The Regulations provide certainty by establishing a clear “cut-off” date and by identifying multiple triggers that reflect how offers can be initiated and communicated. This is particularly important in take-over practice, where offers may be structured and announced through different channels and may involve both formal notices and public communications.

From an enforcement and compliance standpoint, Regulation 2 also clarifies the regulator’s approach to continuity. By expressly stating that Part VIII and the Take-over Code “shall not apply” to qualifying offers, the Regulations reduce the likelihood of disputes about whether the new regime should be applied retrospectively. Instead, the parties can rely on the continued application of the specified Companies Act provisions and the pre-2002 Singapore Code on Take-Overs and Mergers.

For practitioners reviewing historical or legacy transactions around the 2001/2002 transition, this Regulation is a key interpretive tool. It can determine which legal standards govern the offer and therefore which compliance record, disclosures, and procedural steps should be assessed under the correct legal framework.
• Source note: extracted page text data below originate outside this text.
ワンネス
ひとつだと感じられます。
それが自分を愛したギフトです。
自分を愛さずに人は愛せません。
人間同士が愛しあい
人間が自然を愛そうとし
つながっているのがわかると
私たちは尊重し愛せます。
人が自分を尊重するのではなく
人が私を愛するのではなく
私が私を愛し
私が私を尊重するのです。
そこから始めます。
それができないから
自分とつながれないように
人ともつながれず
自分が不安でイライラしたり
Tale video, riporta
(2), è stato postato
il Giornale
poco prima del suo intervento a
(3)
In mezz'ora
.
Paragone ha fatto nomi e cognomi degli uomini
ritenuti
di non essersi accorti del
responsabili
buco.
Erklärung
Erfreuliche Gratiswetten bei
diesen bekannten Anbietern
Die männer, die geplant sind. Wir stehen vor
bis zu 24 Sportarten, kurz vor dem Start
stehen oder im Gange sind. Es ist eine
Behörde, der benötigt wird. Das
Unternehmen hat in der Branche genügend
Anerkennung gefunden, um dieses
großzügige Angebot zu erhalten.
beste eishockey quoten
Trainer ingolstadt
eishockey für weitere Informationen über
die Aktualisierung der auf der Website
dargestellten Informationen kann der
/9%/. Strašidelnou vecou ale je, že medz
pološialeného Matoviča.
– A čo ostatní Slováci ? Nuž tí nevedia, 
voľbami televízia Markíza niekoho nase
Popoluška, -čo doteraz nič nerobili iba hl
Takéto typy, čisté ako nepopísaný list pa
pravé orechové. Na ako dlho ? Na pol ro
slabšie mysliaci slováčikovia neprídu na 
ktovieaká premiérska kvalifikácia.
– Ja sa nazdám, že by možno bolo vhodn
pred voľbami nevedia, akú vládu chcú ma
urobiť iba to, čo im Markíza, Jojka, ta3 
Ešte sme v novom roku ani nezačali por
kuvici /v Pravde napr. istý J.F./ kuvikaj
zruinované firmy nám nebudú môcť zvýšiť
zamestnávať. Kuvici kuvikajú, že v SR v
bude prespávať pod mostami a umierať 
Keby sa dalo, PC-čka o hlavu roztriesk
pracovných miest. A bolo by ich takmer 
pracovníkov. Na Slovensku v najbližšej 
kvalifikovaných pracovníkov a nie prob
  • Securities and Futures Act 2001 (Act 42 of 2001) — particularly Part VIII and the authorising provision section 344
  • Companies Act (Cap. 50) — particularly the repealed sections 213 and 214 and the Tenth Schedule
  • Singapore Code on Take-Overs and Mergers (as referred to in section 213(18) of the Companies Act, in force immediately before 1 January 2002)
  • Futures Act 2001 (not directly in the extract, but listed in the provided metadata as part of the broader legislative environment)
  • Timeline (as referenced in the legislation platform interface; relevant for confirming the correct version and commencement date)

Source Documents

This article provides an overview of the Securities and Futures (Securities Industry Council and Take-over Offers) (Transitional Provisions) Regulations 2001 for legal research and educational purposes. It does not constitute legal advice. Readers should consult the official text for authoritative provisions.